The workers sitting in the bucket chairs looked down nervously.
“Don’t force employees to wait outside of the office until transportation arrives during the winter months.”
Looking back on that day, Ramirez says she feels empowered but also defeated. “I no longer could stand the abuses,” she says. “I see people accepting them, and so I thought by standing up and speaking, people would join me and would agree and would stand up for themselves. But unfortunately, the majority of the people did not.”
Staffing Network said in a statement that workers aren’t required to go to the branch office. “Our track record of being a fair and lawful employer is evidenced by the fact that more than 65% of the temporary employees we hire and place have worked with Staffing Network for one year or more,” the company wrote. “We provide all employees opportunities to voice any questions or concerns about any aspects of their jobs—without any retaliation.”
Unions, embattled nationwide, have done little for temp workers, partly because their legal options are limited. A 2004 ruling by the National Labor Relations Board barred temp workers from joining with permanent workers for collective bargaining—unless the temp agency and client company agreed to the arrangement.
“Unions have had two souls when it comes to temp workers,” says Harley Shaiken, a labor economist at the University of California, Berkeley. One is to try to include them, he says, but “the other is circle the wagons, protect the full-time workers that are there.” Will Collette, who led an AFL-CIO campaign against the temp firm Labor Ready in the early 2000s, said it was nearly impossible to organize workers with such high turnover.
Meanwhile, a whole ecosystem of contractors and subcontractors benefits from just-in-time labor.

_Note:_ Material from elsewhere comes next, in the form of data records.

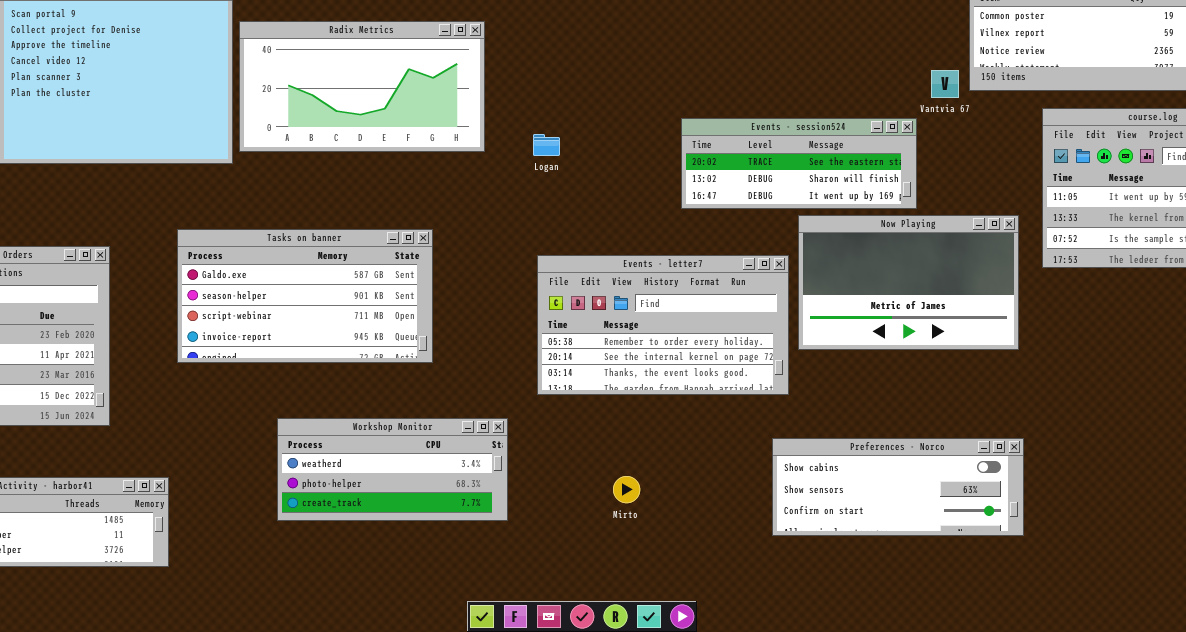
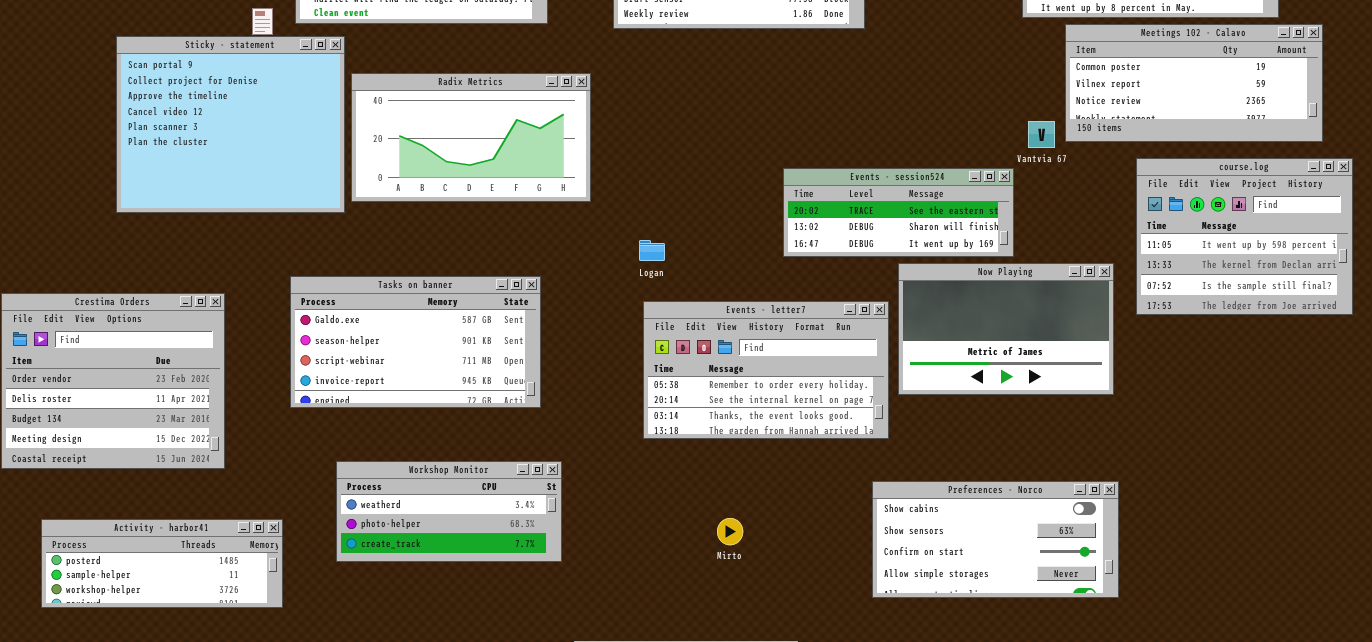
Logan: [533,134,560,156] -> [639,240,665,261], moved
Workshop Monitor: [277,418,508,521] -> [336,461,562,562], moved
Preferences - Norco: [772,438,1024,536] -> [872,481,1119,598], resized

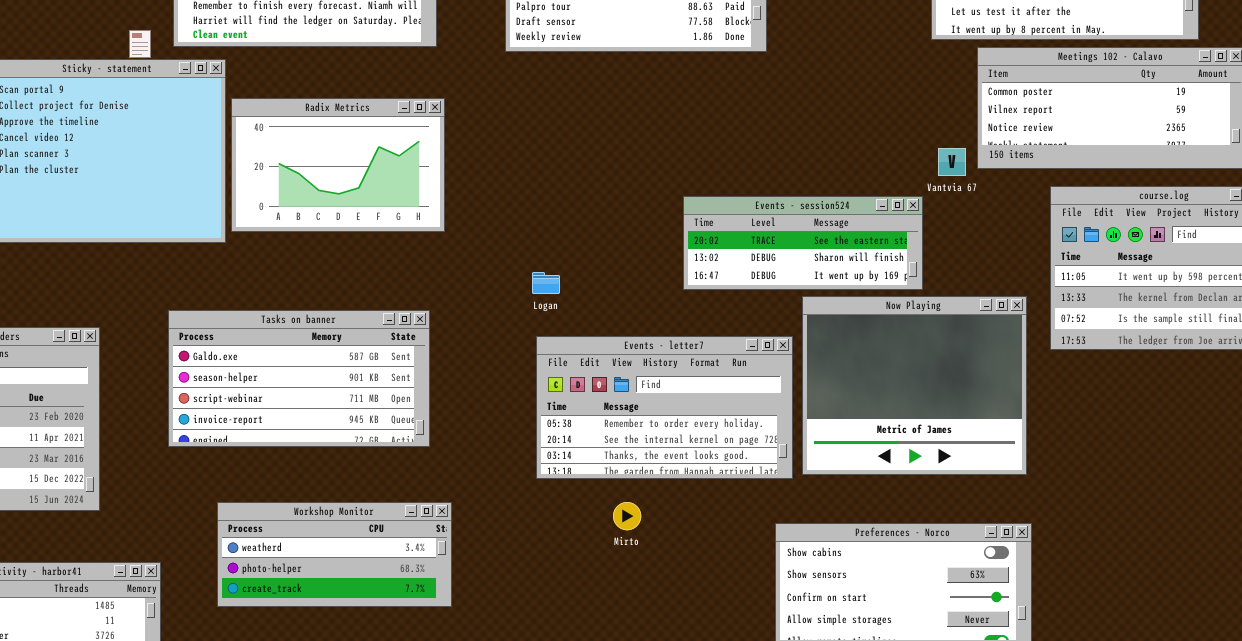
Radix Metrics: [351,73,591,202] -> [231,98,445,232], resized
Now Playing: [898,263,1114,395] -> [802,296,1027,475], resized
Mirto: [717,518,743,545] -> [613,502,641,530], moved

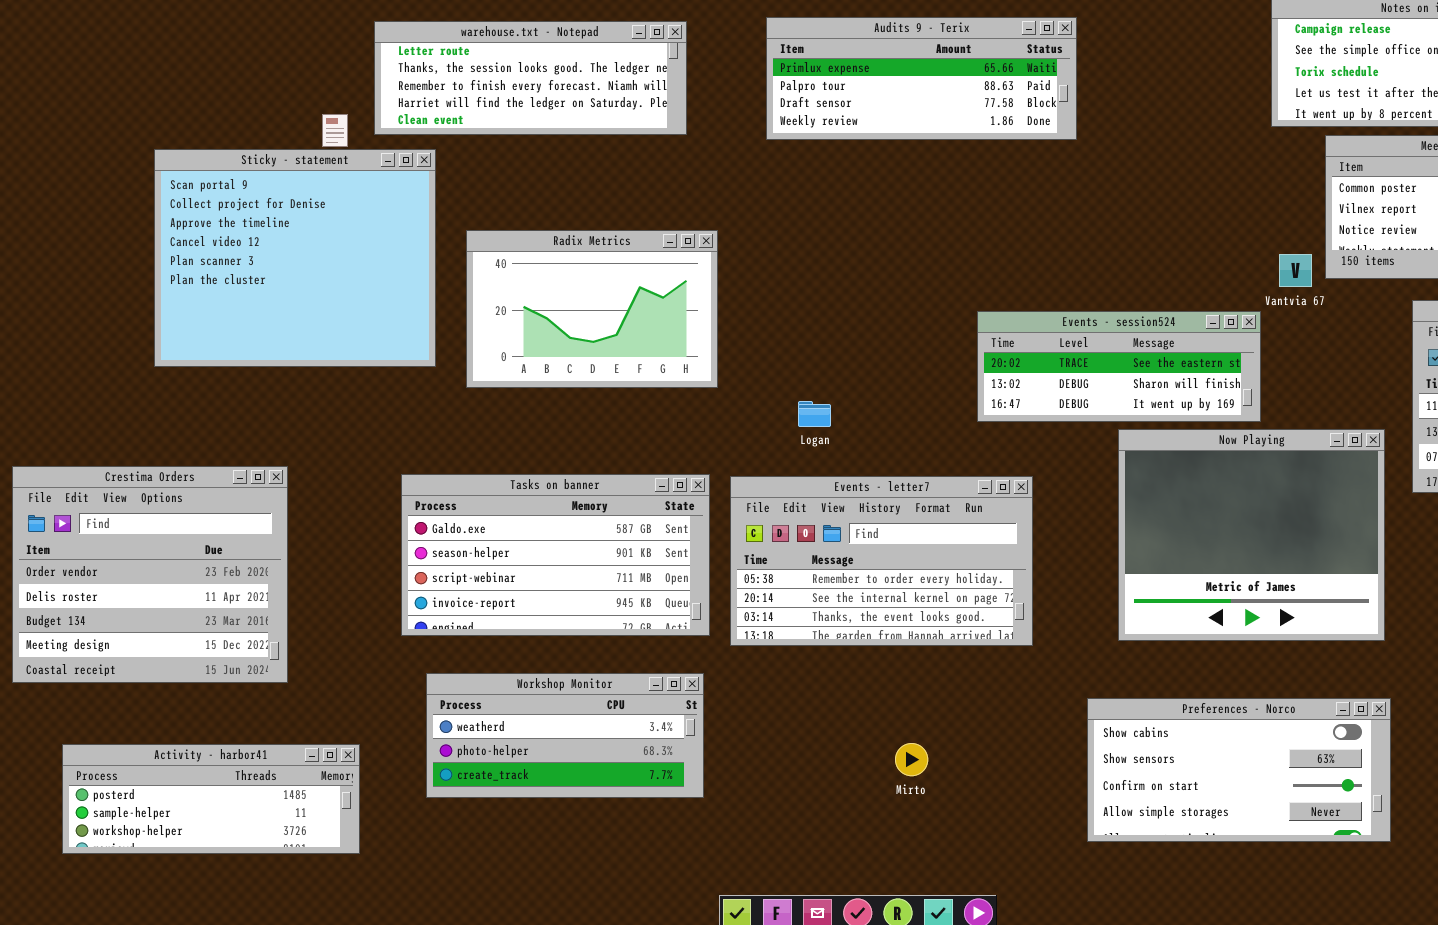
Radix Metrics: [231,98,445,232] -> [466,230,718,388], moved
Tasks on banner: [168,310,430,447] -> [401,474,710,636], moved
Events - letter7: [536,336,793,479] -> [730,476,1033,646], moved
Mirto: [613,502,641,530] -> [895,743,928,776], moved

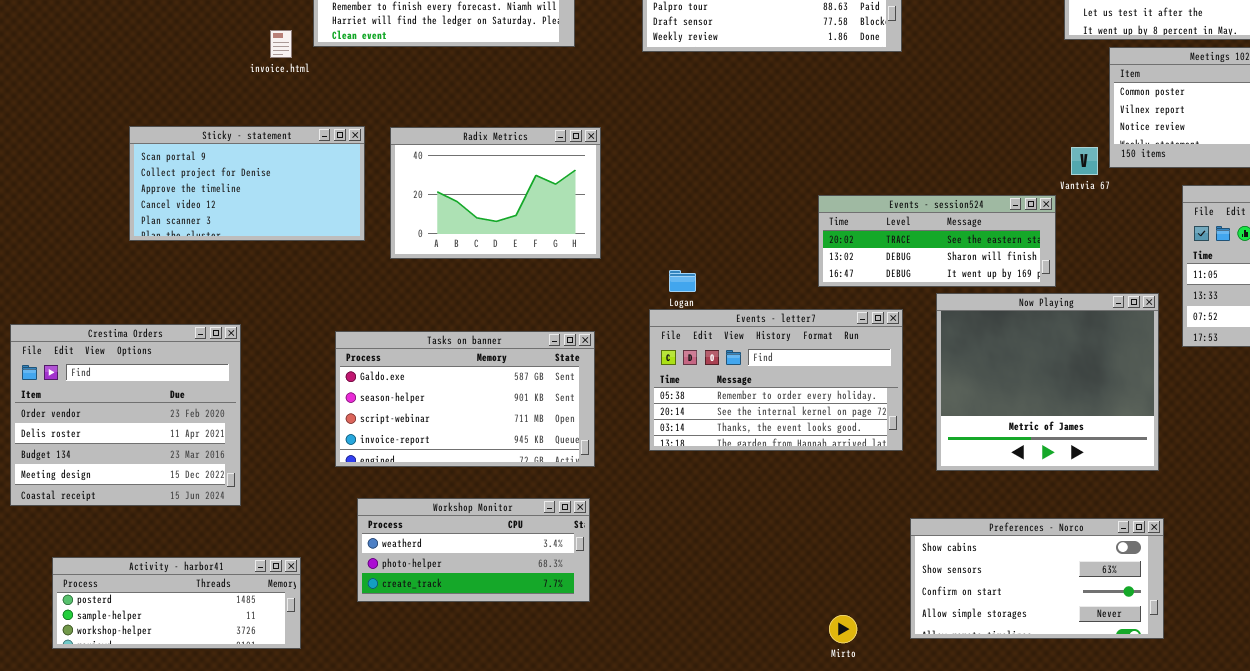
Sticky - statement: [154,149,436,367] -> [129,126,365,241], resized
Events - letter7: [730,476,1033,646] -> [649,309,903,451], moved
Mirto: [895,743,928,776] -> [829,615,857,643], moved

For example, Walmart’s two largest warehouse complexes are southwest of Chicago and east of Los Angeles, in the Inland Empire. Both are operated by Schneider Logistics, which subcontracts to an ever changing cast of third-party logistics firms and staffing companies.
Such layers have helped Walmart avoid responsibility when regulators uncovered problems. When California inspected Walmart’s warehouse in the Inland Empire in 2011 and found that workers were being paid piece rate according to how many shipping containers they unloaded rather than by the hour, regulators issued more than $1 million in fines against the subcontractors for failing to show how the pay was calculated. Neither Walmart nor the main contractor, Schneider, faced penalties. Asked if the layers of subcontracting allow Walmart to escape blame, spokeswoman Buchanan said, “Absolutely not.”
“We work very hard to abide by the law,” she said, “and we expect all the businesses that we do business with and that they do business with to comply with the law.”
Schneider treats its associates with “dignity and respect,” spokeswoman Janet Bonkowski said via e-mail. “Our suppliers are independent. When we utilize third-party vendors, we contractually require full compliance with all required laws and that all parties conduct business ethically.”
As work is down-sourced through a cascade of subcontractors, some workers have seen their incomes decline. In 2007, Leticia Rodriguez was hired as a supervisor for Simos, the logistics contractor running the online part of Walmart’s warehouse outside Joliet. She said she worked on an annual contract for $49,500 with health insurance. In 2009, when she declined to work on what she described as a long-awaited day off, she was fired.
Rodriguez returned to the warehouse six months later, this time starting at the bottom, loading trucks for one of Schneider’s staffing companies. She said she was paid $15 an hour, but within a year the staffing company lost the contract.
Another firm, Eclipse Advantage, took over, and Rodriguez went to work for it. There, she said, she was paid piece rate, averaging $9.50 an hour. But six months later, that company left. She and the other workers lost their jobs. Rodriguez has since interned at the union-backed campaign Warehouse Workers for Justice, earning $12,000.